### Document segment ###
22 October 2011

Alejandro Amenábar's "The Others"

The 2001 movie poster.
I can't believe this film was made ten years ago. Where did the time go? Ten years ago I graduated high school and became a college freshman. And yes, ten years ago I went to the movie theater and saw this film.

It's memorable enough that I very well knew the ending when I watched this again for my Horror genre class, and there were even some visual images that I thought I'd shelved that came back to me right when I sat through the opening credits.

It's a great ghost movie, very stylish, very good with pacing, very atmospheric, and very, very pretty to look at. 

If anything, the film reminds me of an old-fashioned play, and I mean this as a compliment. The movie has an antiquated feel to it anyway, given the time period (1945, Jersey-The Channel Islands) and the illustrious old manor house and lands in which the movie's set. But something about the structure and pacing reminds me of 19th century theater, as well as the visuals and even the character mannerisms and dialogue.
###
◆ **Set problem 1**: According to the review of "The Others," in what year and place is the film set?
◆ **Set problem 2**: The review of "The Others" names several aspects of the film that remind the writer of 19th century theater. List all of them.
◆ **Set problem 3**: Carry on the review of "The Others" after its final sentence.
### Data ###
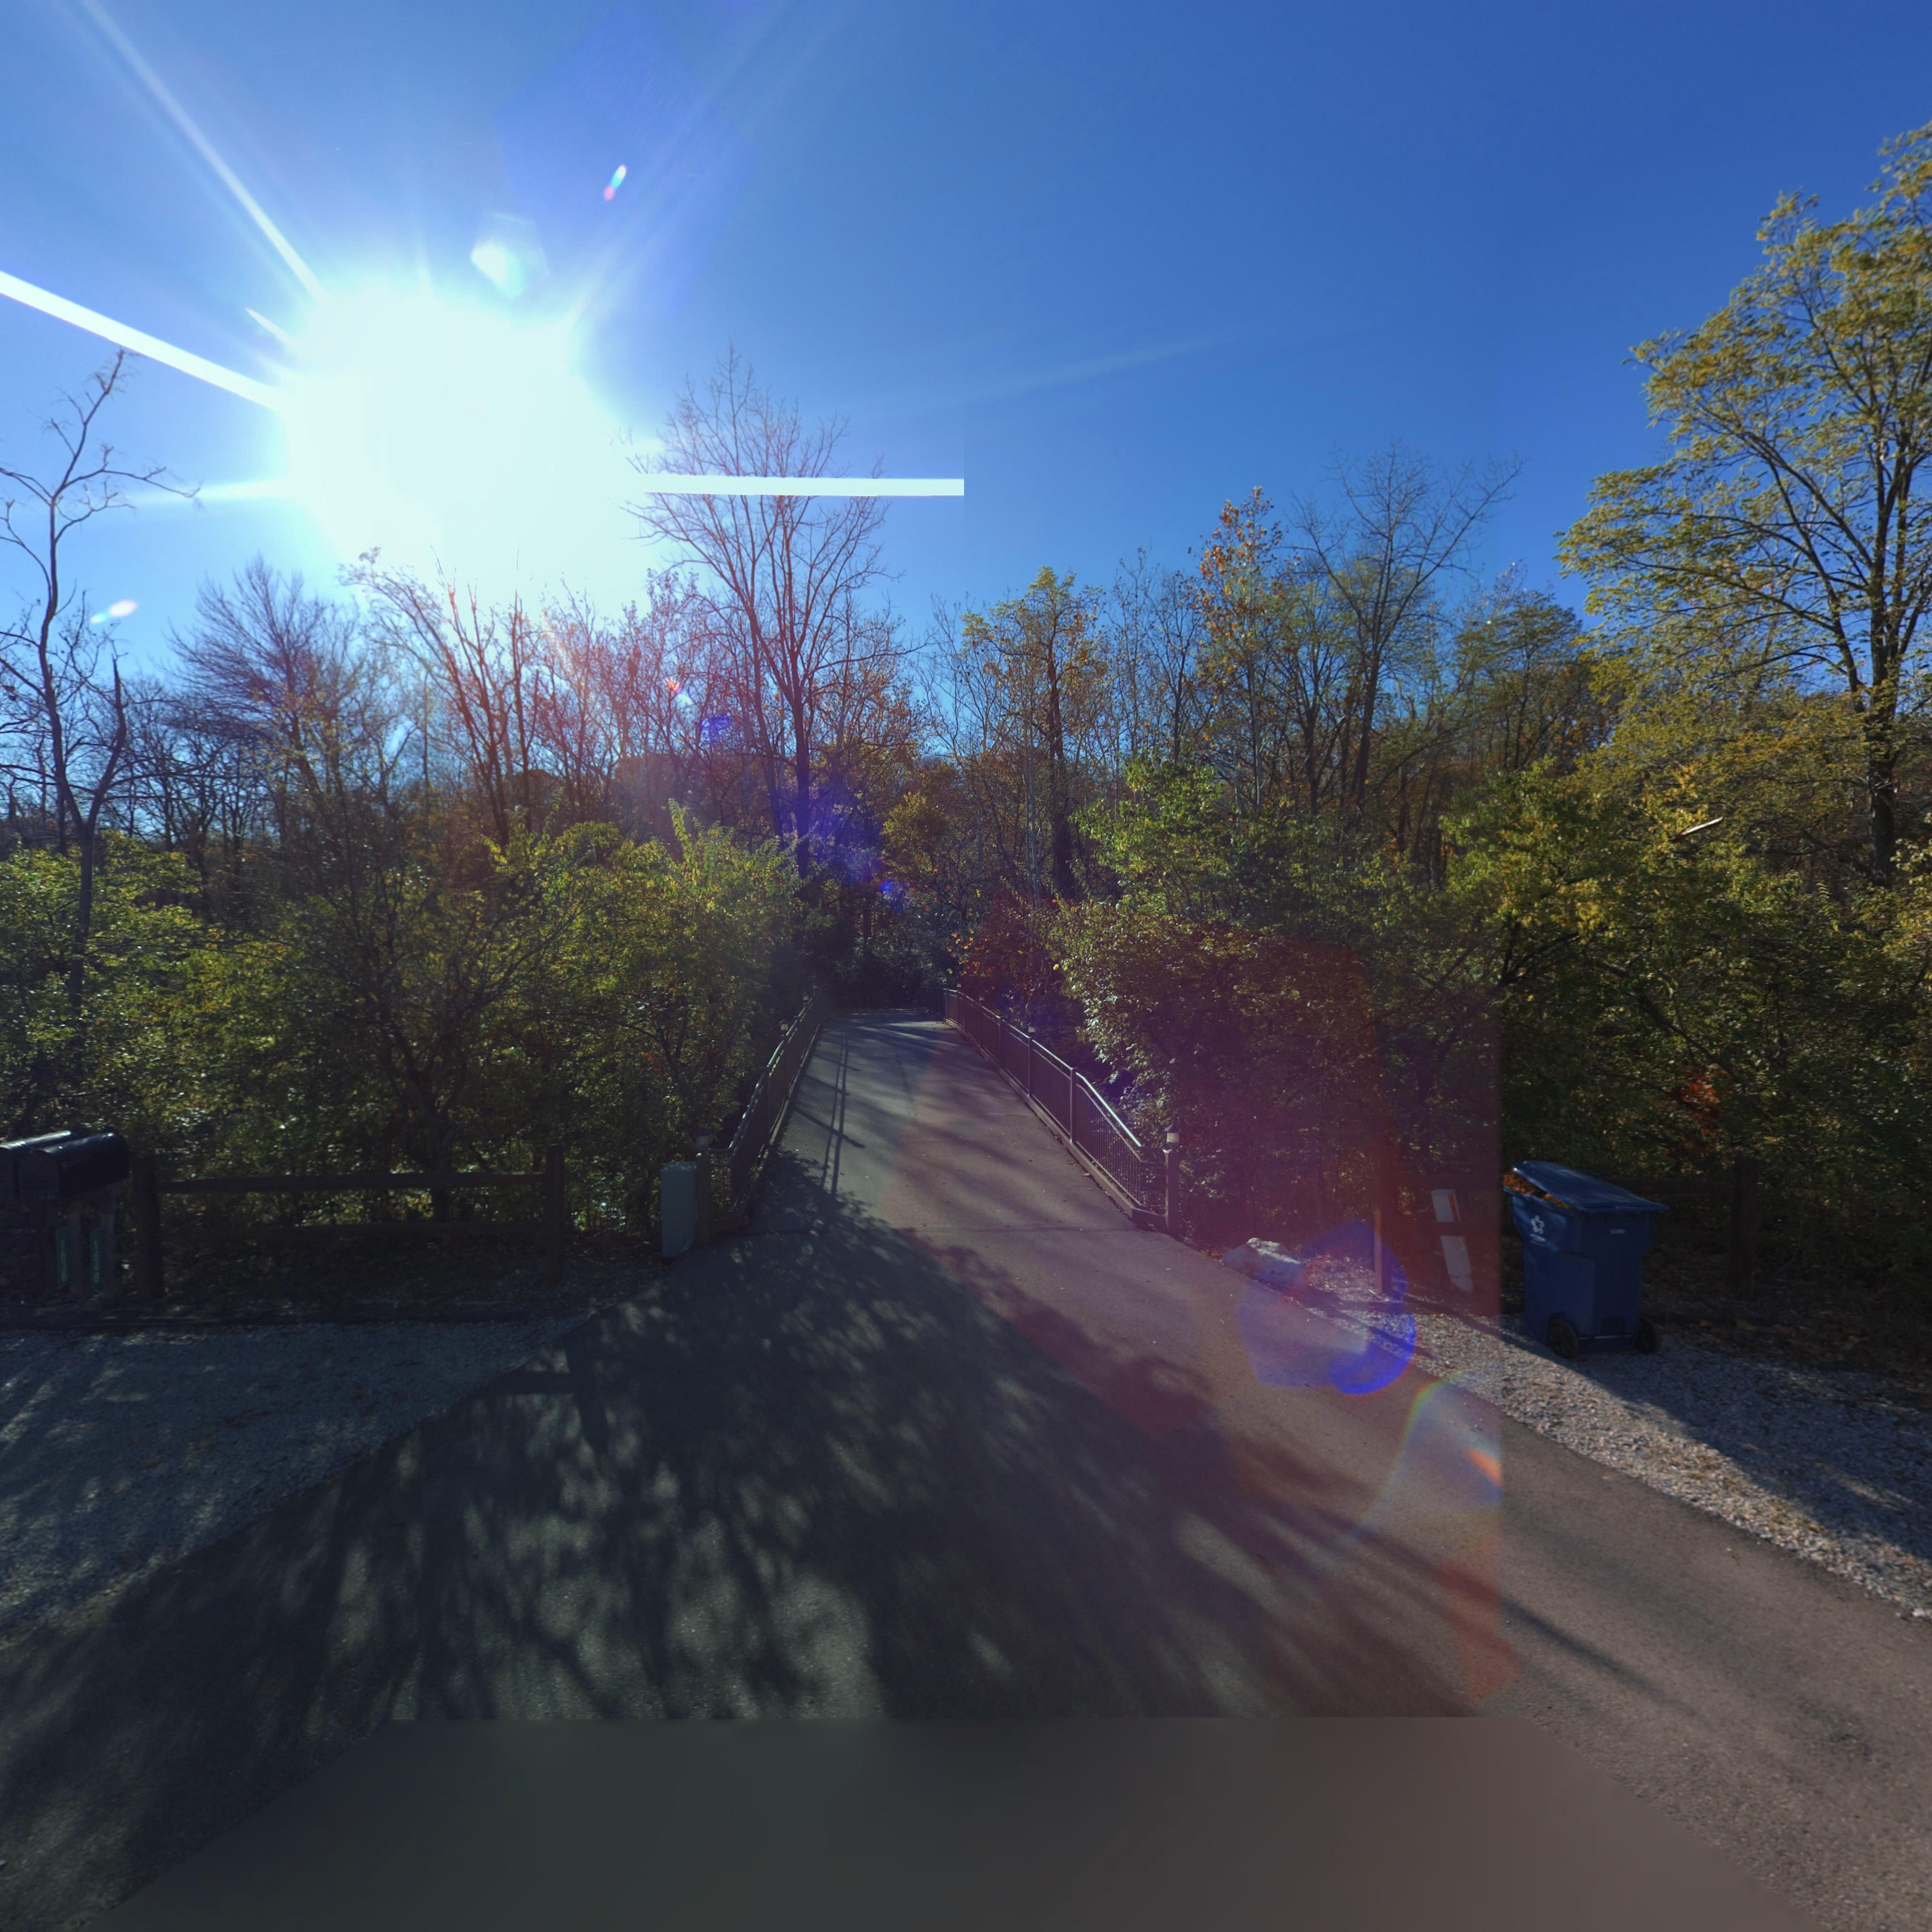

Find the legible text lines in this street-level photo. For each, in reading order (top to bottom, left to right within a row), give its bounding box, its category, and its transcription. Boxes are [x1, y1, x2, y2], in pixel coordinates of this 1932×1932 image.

[58, 1236, 70, 1284] StreetNumber: 1638
[92, 1239, 101, 1285] StreetNumber: 1646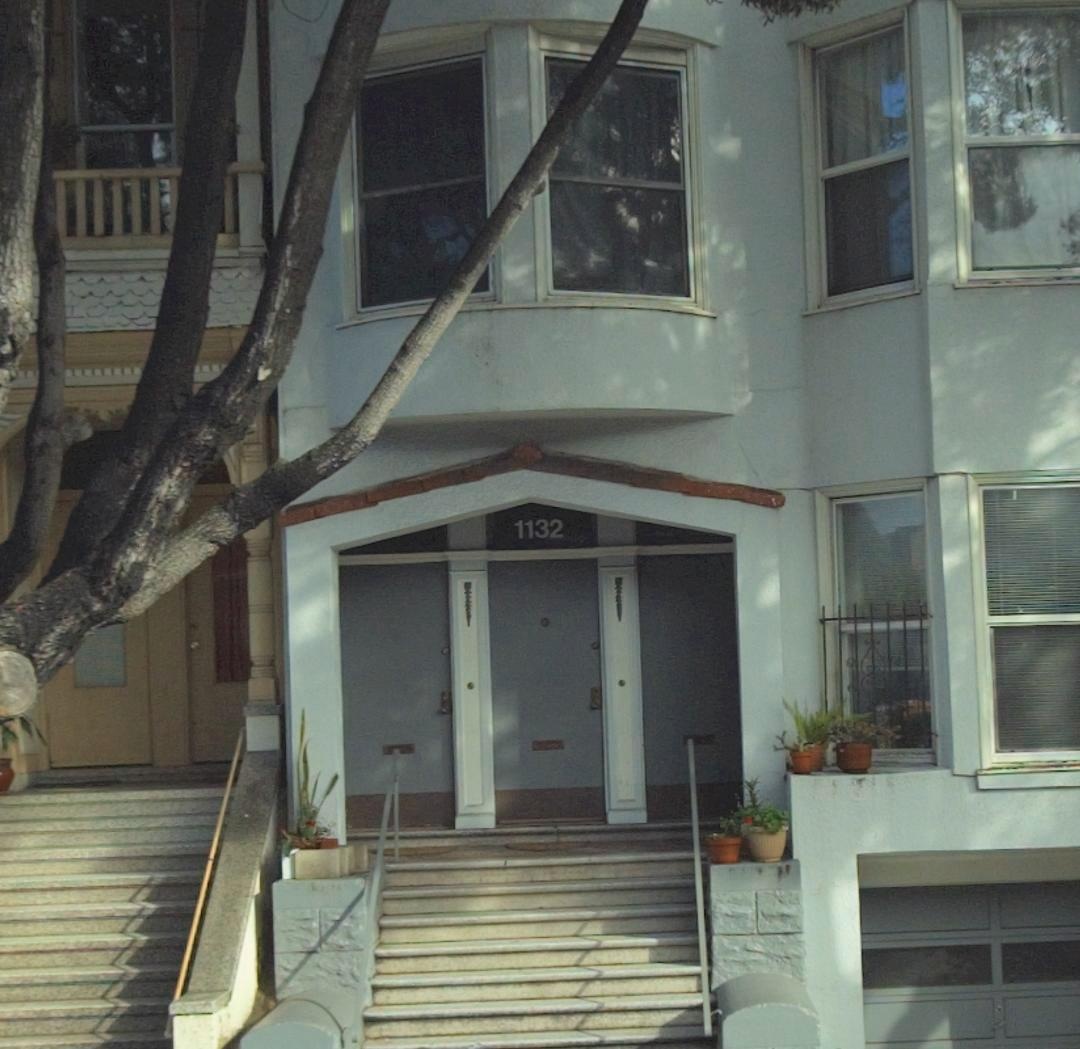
###
◆ **Task answer 1**: 1945, in Jersey in the Channel Islands.

◆ **Task answer 2**: The structure, the pacing, the visuals, the character mannerisms, and the dialogue.

◆ **Task answer 3**:
Visually, the film seems tinted with gray and sepia, and lit by gaslight (technically lit by candles and oil lamps) which helps with the antiqued look. The musical score enhances this (composed by Alejandro Amenábar, who also wrote and directed the film) with its hints of Romanticism and emotionalism...the strings are a wonderful effect, particularly the cello when it's played in the higher octaves. Very beautiful, and melodramatic (in a good way).

And now here's a mystery for all of you....I'm embarrassed that I haven't found the answer to this, considering I have a background in theater and play writing....

I've spent hours and hours looking up a very specific narrative device used in 19th century theater and melodramas regarding exposition. I have not found the term yet and it's driving me crazy because I feel that The Others employs this technique to a degree, which contributes to its classic feel.

Here goes--

In older theater of the time, the most common form of narrative exposition is provided by secondary characters, namely of the lower social classes, like servants or housekeepers or tutors. They nonchalantly have a conversation where they gossip about the major characters, and therefore very obviously inform the audience everything they need to know before the major characters show up on stage (an example of this device--see Act One of Ibsen's Hedda Gabler).

There is a magical little term for this type of narrative device and it eludes me! I've looked in all my theater books and I can't find it...arrgh!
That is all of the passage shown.